Trudno mi powiedzieć. Z punktu widzenia naszego krótkiego życia odnosimy wrażenie, że częstotliwość wielkich opadów wzrasta, co nie jest prawdą. Podstawą  inżynierskich projektów zabezpieczeń przeciwpowodziowych i przeciwerozyjnych jest obliczenie prawdopodobieństwa wystąpienia określonej wysokości opadów lub przepływów w rzece. Powołują się na to inżynierowie i często słyszymy o tym w programach telewizyjnych lub opiniach różnych specjalistów określających dany przepływ powodziowy jako np. wodę stuletnią lub nawet tysiącletnią. To jedynie nieuzasadnione hipotezy, bowiem prawdopodobieństwo wystąpienia danego zjawiska oblicza się na podstawie ciągów danych pomiarowych z przeszłości. Trzeba pamiętać, że jest to jedynie uszeregowanie oparte na rachunku prawdopodobieństwa. Dlatego oparcie prognozowania, co stanie się w przyszłości jest niejako próbą wróżenia. Nakręcając atmosferę nerwowości zapomina się, że w przeszłości również występowały katastrofalne zjawiska hydrometeorologiczne. I nie myślę tu o odległej przeszłości geologicznej, ale o czasach historycznych. Wszystkim którzy nie wierzą polecam pracę klimatologiczną napisaną przez pewną polonistkę. W swojej pracy bazowała na kronikach Kadłubka i Długosza. Podawane są tam przykłady katastrofalnych powodzi i ekstremalnych zjawisk pogodowych. Wielkie powodzie występowały m.in. podczas wojen napoleońskich, które skutecznie opóźniały wyprawę na Moskwę. Z bliższej przeszłości osobiście pamiętam drewniany most na Dunajcu zagrożony przez wielką wodę w 1956, 58, 60 i 68 roku. Nie jest więc prawdą, że obecnie, może z wyjątkiem tego roku, mamy do czynienia z jakąś nadzwyczajną częstotliwością opadów. Oczywiście musimy patrzeć długofalowo, a nie z punktu widzenia naszego stosunkowo krótkiego życia.
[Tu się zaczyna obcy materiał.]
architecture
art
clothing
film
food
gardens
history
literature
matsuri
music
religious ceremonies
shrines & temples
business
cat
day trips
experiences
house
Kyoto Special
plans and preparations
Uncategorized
Pamiętamy jednak z 2010 r. zaczynające się efektownie wiadomości telewizyjne mówiące o stuletniej, pięćsetletniej lub nawet tysiącletniej wodzie.

Na nieszczęście robienie takiej atmosfery nie jest tylko winą dziennikarzy. To jest informacja, która się bardzo dobrze sprzedaje, bo za tym kryją się konkretne ludzkie tragedie. I to jest jeden z najpoważniejszych problemów. Ale to jest również problem naukowy, ponieważ na tezach, które trudno udowodnić zbija się dziś pewien kapitał. Globalne zmiany klimatu, globalne ocieplenie nie są przecież zjawiskami udowodnionymi.

To tylko hipotezy?

Tak trzeba uczciwie powiedzieć. Kiedy zaczynałem pracę naukową wiedza o środowisku była znacznie mniejsza i większość badań dotyczyła przeszłości. Cały czas prowadzono dywagacje i spory, czy będzie interglacjał - czyli ocieplenie, czy raczej idziemy w kierunku epoki lodowej? W pewnym momencie stwierdzono, że idziemy w kierunku epoki lodowej. Obecnie nastąpił zwrot o 180 stopni, czyli przeważa opinia, że mamy do czynienia z globalnym ociepleniem. Oczywiście trudno jest to udowodnić, bo nie mamy długich ciągów pomiarów instrumentalnych. W swoich opiniach bazujemy na doświadczeniach swojego krótkiego życia przeżywanego głównie w miastach i domach. Ponieważ od 40 lat prawie codziennie mam bezpośredni kontakt z przyrodą, najczęściej nieco inaczej odczuwam pogodę i zmiany naturalnego środowiska.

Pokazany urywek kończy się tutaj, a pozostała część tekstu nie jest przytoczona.